### Work to be completed
Return all of the data below verbatim and exclude every picture.

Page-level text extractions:
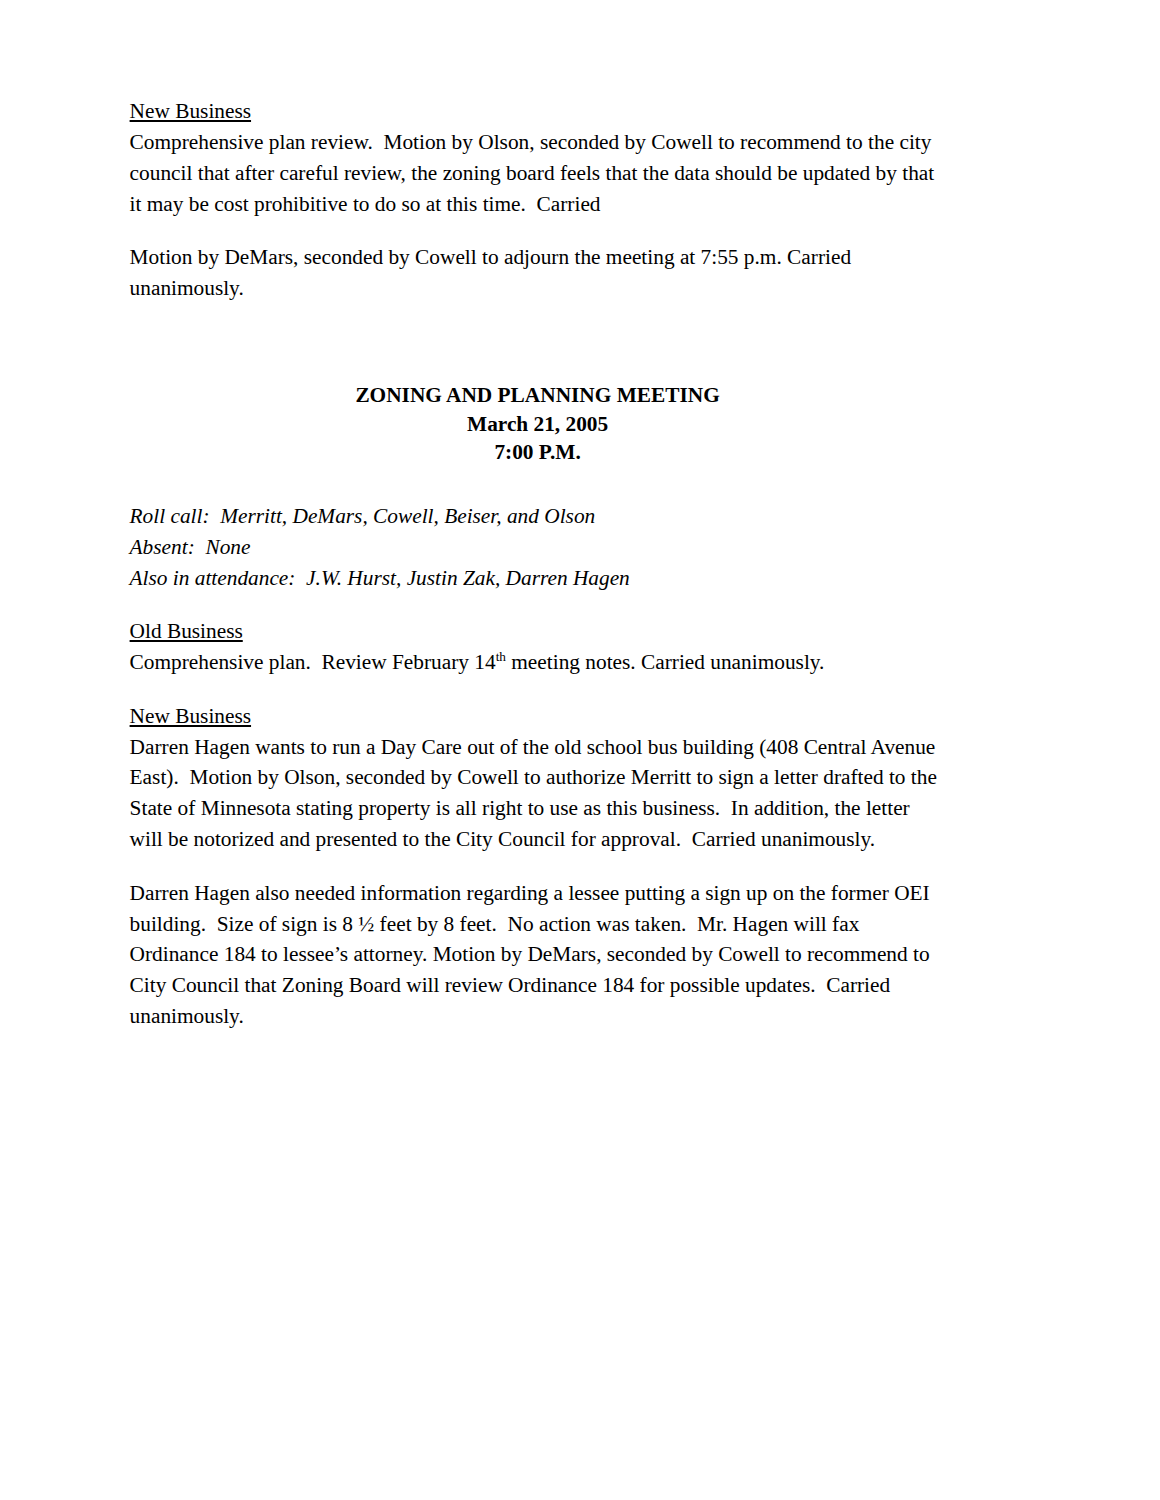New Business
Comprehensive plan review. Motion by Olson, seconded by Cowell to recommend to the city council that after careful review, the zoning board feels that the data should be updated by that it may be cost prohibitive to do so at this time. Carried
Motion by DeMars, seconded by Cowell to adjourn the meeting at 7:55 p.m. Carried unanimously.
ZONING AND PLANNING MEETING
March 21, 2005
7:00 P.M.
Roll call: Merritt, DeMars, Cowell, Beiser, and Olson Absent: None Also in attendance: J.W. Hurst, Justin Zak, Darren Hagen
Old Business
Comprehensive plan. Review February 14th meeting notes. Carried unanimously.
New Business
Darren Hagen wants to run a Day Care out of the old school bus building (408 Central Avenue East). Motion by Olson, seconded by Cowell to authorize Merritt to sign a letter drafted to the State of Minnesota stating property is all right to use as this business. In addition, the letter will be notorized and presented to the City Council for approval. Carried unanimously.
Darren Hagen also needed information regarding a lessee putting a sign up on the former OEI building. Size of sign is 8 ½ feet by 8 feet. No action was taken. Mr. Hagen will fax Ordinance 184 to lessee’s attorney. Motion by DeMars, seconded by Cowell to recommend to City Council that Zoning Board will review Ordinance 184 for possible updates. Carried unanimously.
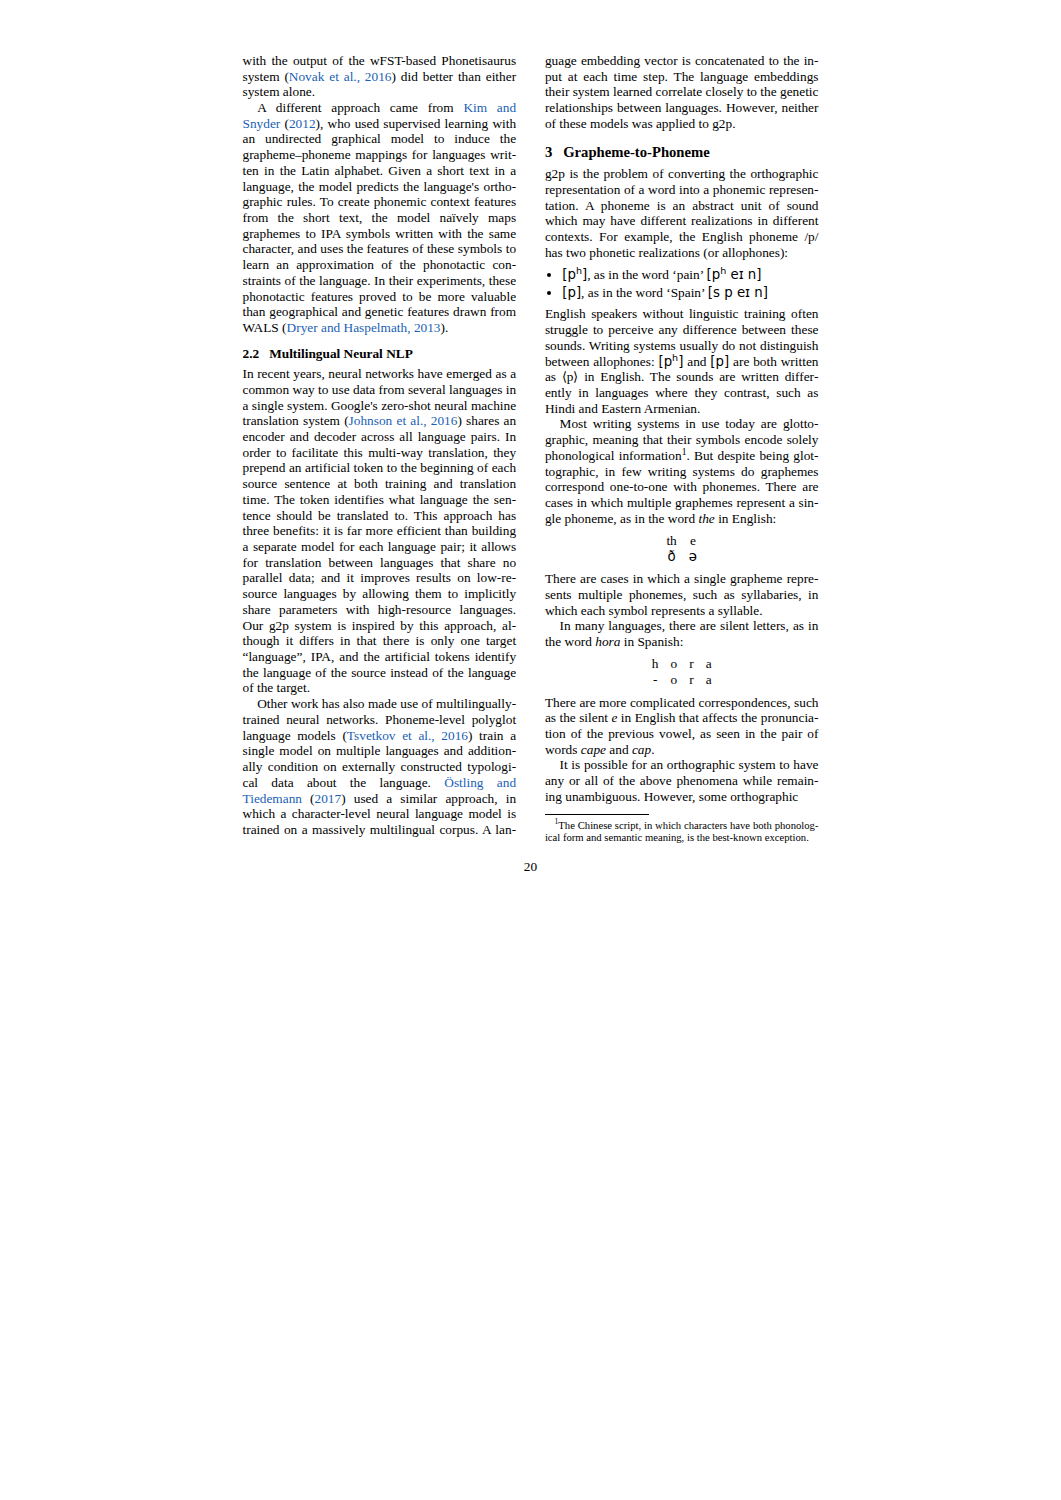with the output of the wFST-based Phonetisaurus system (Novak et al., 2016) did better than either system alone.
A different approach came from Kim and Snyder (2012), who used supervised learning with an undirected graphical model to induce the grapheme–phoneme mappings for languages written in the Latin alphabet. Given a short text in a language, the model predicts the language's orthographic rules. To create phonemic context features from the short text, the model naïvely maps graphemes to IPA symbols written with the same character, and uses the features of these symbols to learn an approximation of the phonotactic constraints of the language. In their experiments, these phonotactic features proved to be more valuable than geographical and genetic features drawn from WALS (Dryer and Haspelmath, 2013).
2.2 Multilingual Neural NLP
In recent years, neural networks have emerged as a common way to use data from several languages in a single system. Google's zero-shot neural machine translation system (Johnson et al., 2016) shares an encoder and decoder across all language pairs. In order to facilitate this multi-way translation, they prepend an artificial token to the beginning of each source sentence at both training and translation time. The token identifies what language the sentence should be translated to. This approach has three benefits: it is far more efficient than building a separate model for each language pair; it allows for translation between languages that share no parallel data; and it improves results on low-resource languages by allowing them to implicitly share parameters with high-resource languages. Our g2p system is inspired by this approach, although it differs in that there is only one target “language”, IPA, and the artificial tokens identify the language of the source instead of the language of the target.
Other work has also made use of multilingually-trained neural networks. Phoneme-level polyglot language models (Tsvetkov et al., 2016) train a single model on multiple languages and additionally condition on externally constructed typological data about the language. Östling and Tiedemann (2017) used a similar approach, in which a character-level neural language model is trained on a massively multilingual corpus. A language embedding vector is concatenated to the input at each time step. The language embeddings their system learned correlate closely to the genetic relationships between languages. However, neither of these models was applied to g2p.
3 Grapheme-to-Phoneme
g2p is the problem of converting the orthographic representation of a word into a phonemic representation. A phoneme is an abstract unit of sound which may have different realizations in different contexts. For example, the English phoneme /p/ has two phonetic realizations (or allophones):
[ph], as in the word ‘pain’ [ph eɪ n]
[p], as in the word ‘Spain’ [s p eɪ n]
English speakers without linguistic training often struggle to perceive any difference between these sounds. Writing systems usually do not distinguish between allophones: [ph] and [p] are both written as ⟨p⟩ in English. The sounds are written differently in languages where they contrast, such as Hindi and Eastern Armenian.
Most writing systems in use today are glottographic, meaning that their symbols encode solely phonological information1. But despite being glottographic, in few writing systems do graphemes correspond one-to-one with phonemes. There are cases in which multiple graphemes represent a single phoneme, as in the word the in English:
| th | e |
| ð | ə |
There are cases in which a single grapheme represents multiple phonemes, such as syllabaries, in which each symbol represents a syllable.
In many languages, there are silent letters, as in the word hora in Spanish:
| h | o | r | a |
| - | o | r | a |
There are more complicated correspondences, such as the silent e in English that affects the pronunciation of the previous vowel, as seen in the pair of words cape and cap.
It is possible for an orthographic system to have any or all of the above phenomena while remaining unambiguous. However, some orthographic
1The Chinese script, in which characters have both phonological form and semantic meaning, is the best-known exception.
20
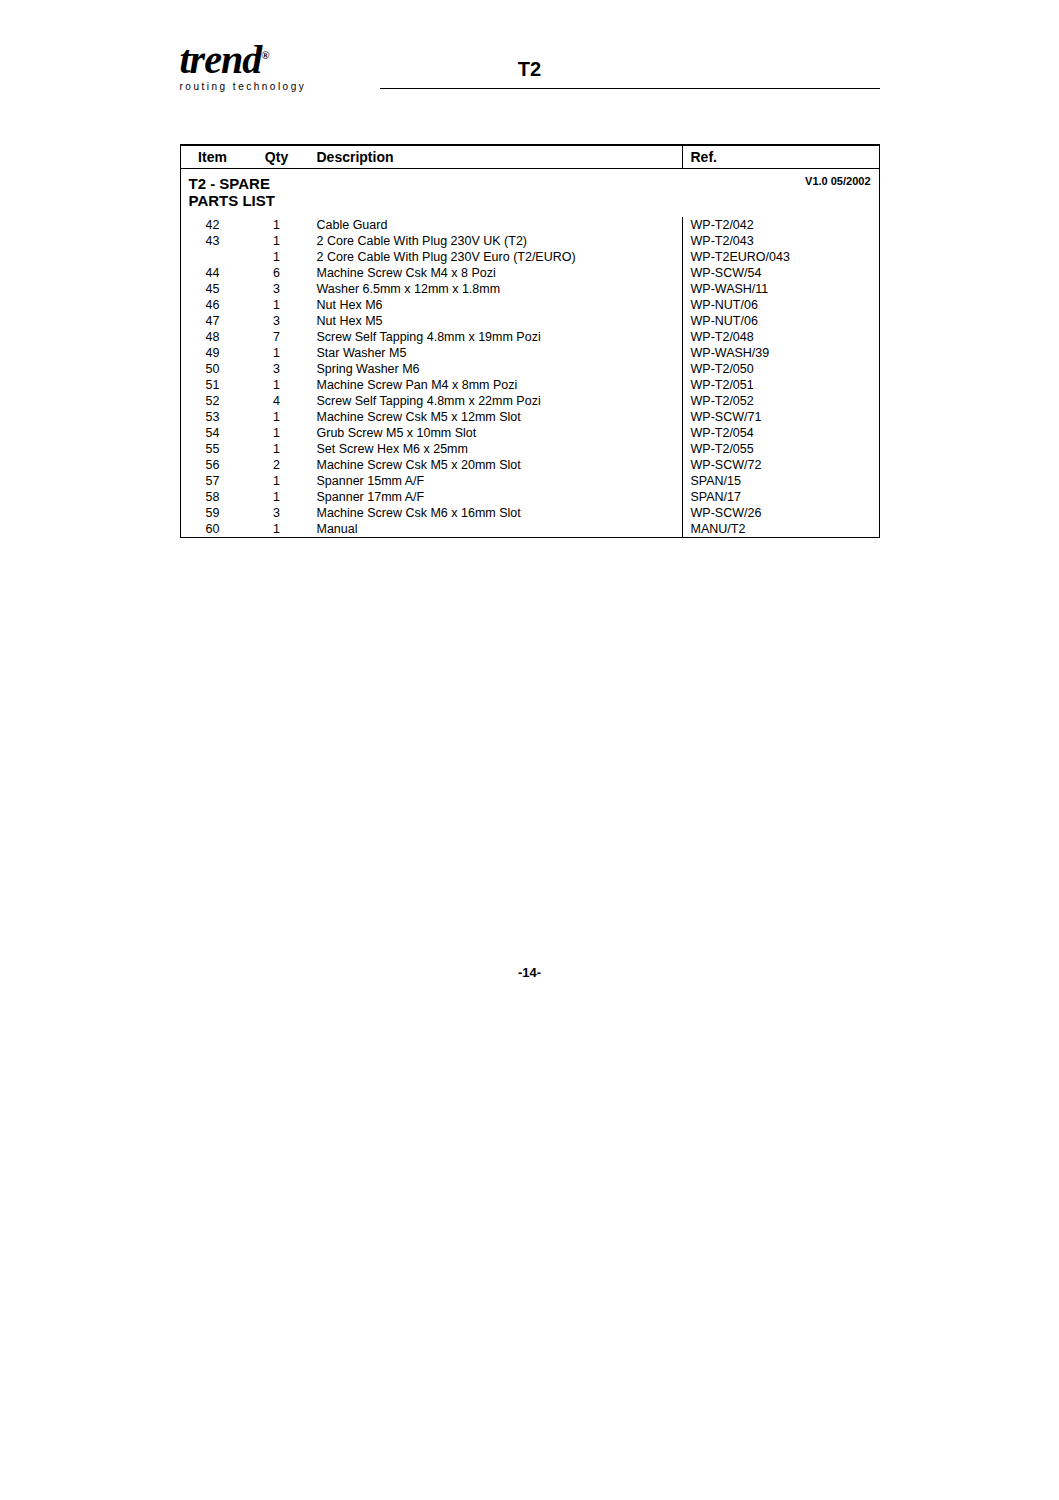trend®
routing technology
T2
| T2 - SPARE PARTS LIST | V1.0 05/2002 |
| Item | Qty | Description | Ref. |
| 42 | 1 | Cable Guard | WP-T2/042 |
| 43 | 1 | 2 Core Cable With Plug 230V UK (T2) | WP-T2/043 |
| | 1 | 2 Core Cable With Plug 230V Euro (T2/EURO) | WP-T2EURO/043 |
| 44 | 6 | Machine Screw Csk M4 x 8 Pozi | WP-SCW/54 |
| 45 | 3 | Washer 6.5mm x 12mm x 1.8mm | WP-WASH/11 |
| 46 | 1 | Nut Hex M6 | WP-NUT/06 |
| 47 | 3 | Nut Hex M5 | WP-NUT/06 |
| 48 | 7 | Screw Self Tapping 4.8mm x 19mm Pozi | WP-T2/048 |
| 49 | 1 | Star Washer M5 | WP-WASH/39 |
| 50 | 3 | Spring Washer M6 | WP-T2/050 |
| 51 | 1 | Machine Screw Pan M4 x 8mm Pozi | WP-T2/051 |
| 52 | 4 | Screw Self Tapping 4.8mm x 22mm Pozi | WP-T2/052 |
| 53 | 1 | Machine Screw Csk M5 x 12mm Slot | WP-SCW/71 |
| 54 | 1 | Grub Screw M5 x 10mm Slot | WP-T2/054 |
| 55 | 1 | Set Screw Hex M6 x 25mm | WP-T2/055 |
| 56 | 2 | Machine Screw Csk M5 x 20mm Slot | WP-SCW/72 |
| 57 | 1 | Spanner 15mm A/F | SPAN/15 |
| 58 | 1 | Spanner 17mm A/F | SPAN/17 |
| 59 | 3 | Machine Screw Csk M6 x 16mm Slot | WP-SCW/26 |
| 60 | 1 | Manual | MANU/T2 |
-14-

### Response to this task
New Business
Comprehensive plan review. Motion by Olson, seconded by Cowell to recommend to the city council that after careful review, the zoning board feels that the data should be updated by that it may be cost prohibitive to do so at this time. Carried
Motion by DeMars, seconded by Cowell to adjourn the meeting at 7:55 p.m. Carried unanimously.
ZONING AND PLANNING MEETING
March 21, 2005
7:00 P.M.
Roll call: Merritt, DeMars, Cowell, Beiser, and Olson Absent: None Also in attendance: J.W. Hurst, Justin Zak, Darren Hagen
Old Business
Comprehensive plan. Review February 14th meeting notes. Carried unanimously.
New Business
Darren Hagen wants to run a Day Care out of the old school bus building (408 Central Avenue East). Motion by Olson, seconded by Cowell to authorize Merritt to sign a letter drafted to the State of Minnesota stating property is all right to use as this business. In addition, the letter will be notorized and presented to the City Council for approval. Carried unanimously.
Darren Hagen also needed information regarding a lessee putting a sign up on the former OEI building. Size of sign is 8 ½ feet by 8 feet. No action was taken. Mr. Hagen will fax Ordinance 184 to lessee’s attorney. Motion by DeMars, seconded by Cowell to recommend to City Council that Zoning Board will review Ordinance 184 for possible updates. Carried unanimously.
with the output of the wFST-based Phonetisaurus system (Novak et al., 2016) did better than either system alone.
A different approach came from Kim and Snyder (2012), who used supervised learning with an undirected graphical model to induce the grapheme–phoneme mappings for languages written in the Latin alphabet. Given a short text in a language, the model predicts the language's orthographic rules. To create phonemic context features from the short text, the model naïvely maps graphemes to IPA symbols written with the same character, and uses the features of these symbols to learn an approximation of the phonotactic constraints of the language. In their experiments, these phonotactic features proved to be more valuable than geographical and genetic features drawn from WALS (Dryer and Haspelmath, 2013).
2.2 Multilingual Neural NLP
In recent years, neural networks have emerged as a common way to use data from several languages in a single system. Google's zero-shot neural machine translation system (Johnson et al., 2016) shares an encoder and decoder across all language pairs. In order to facilitate this multi-way translation, they prepend an artificial token to the beginning of each source sentence at both training and translation time. The token identifies what language the sentence should be translated to. This approach has three benefits: it is far more efficient than building a separate model for each language pair; it allows for translation between languages that share no parallel data; and it improves results on low-resource languages by allowing them to implicitly share parameters with high-resource languages. Our g2p system is inspired by this approach, although it differs in that there is only one target “language”, IPA, and the artificial tokens identify the language of the source instead of the language of the target.
Other work has also made use of multilingually-trained neural networks. Phoneme-level polyglot language models (Tsvetkov et al., 2016) train a single model on multiple languages and additionally condition on externally constructed typological data about the language. Östling and Tiedemann (2017) used a similar approach, in which a character-level neural language model is trained on a massively multilingual corpus. A language embedding vector is concatenated to the input at each time step. The language embeddings their system learned correlate closely to the genetic relationships between languages. However, neither of these models was applied to g2p.
3 Grapheme-to-Phoneme
g2p is the problem of converting the orthographic representation of a word into a phonemic representation. A phoneme is an abstract unit of sound which may have different realizations in different contexts. For example, the English phoneme /p/ has two phonetic realizations (or allophones):
[ph], as in the word ‘pain’ [ph eɪ n]
[p], as in the word ‘Spain’ [s p eɪ n]
English speakers without linguistic training often struggle to perceive any difference between these sounds. Writing systems usually do not distinguish between allophones: [ph] and [p] are both written as ⟨p⟩ in English. The sounds are written differently in languages where they contrast, such as Hindi and Eastern Armenian.
Most writing systems in use today are glottographic, meaning that their symbols encode solely phonological information1. But despite being glottographic, in few writing systems do graphemes correspond one-to-one with phonemes. There are cases in which multiple graphemes represent a single phoneme, as in the word the in English:
| th | e |
| ð | ə |
There are cases in which a single grapheme represents multiple phonemes, such as syllabaries, in which each symbol represents a syllable.
In many languages, there are silent letters, as in the word hora in Spanish:
| h | o | r | a |
| - | o | r | a |
There are more complicated correspondences, such as the silent e in English that affects the pronunciation of the previous vowel, as seen in the pair of words cape and cap.
It is possible for an orthographic system to have any or all of the above phenomena while remaining unambiguous. However, some orthographic
1The Chinese script, in which characters have both phonological form and semantic meaning, is the best-known exception.
20
trend®
routing technology
T2
| T2 - SPARE PARTS LIST | V1.0 05/2002 |
| Item | Qty | Description | Ref. |
| 42 | 1 | Cable Guard | WP-T2/042 |
| 43 | 1 | 2 Core Cable With Plug 230V UK (T2) | WP-T2/043 |
| | 1 | 2 Core Cable With Plug 230V Euro (T2/EURO) | WP-T2EURO/043 |
| 44 | 6 | Machine Screw Csk M4 x 8 Pozi | WP-SCW/54 |
| 45 | 3 | Washer 6.5mm x 12mm x 1.8mm | WP-WASH/11 |
| 46 | 1 | Nut Hex M6 | WP-NUT/06 |
| 47 | 3 | Nut Hex M5 | WP-NUT/06 |
| 48 | 7 | Screw Self Tapping 4.8mm x 19mm Pozi | WP-T2/048 |
| 49 | 1 | Star Washer M5 | WP-WASH/39 |
| 50 | 3 | Spring Washer M6 | WP-T2/050 |
| 51 | 1 | Machine Screw Pan M4 x 8mm Pozi | WP-T2/051 |
| 52 | 4 | Screw Self Tapping 4.8mm x 22mm Pozi | WP-T2/052 |
| 53 | 1 | Machine Screw Csk M5 x 12mm Slot | WP-SCW/71 |
| 54 | 1 | Grub Screw M5 x 10mm Slot | WP-T2/054 |
| 55 | 1 | Set Screw Hex M6 x 25mm | WP-T2/055 |
| 56 | 2 | Machine Screw Csk M5 x 20mm Slot | WP-SCW/72 |
| 57 | 1 | Spanner 15mm A/F | SPAN/15 |
| 58 | 1 | Spanner 17mm A/F | SPAN/17 |
| 59 | 3 | Machine Screw Csk M6 x 16mm Slot | WP-SCW/26 |
| 60 | 1 | Manual | MANU/T2 |
-14-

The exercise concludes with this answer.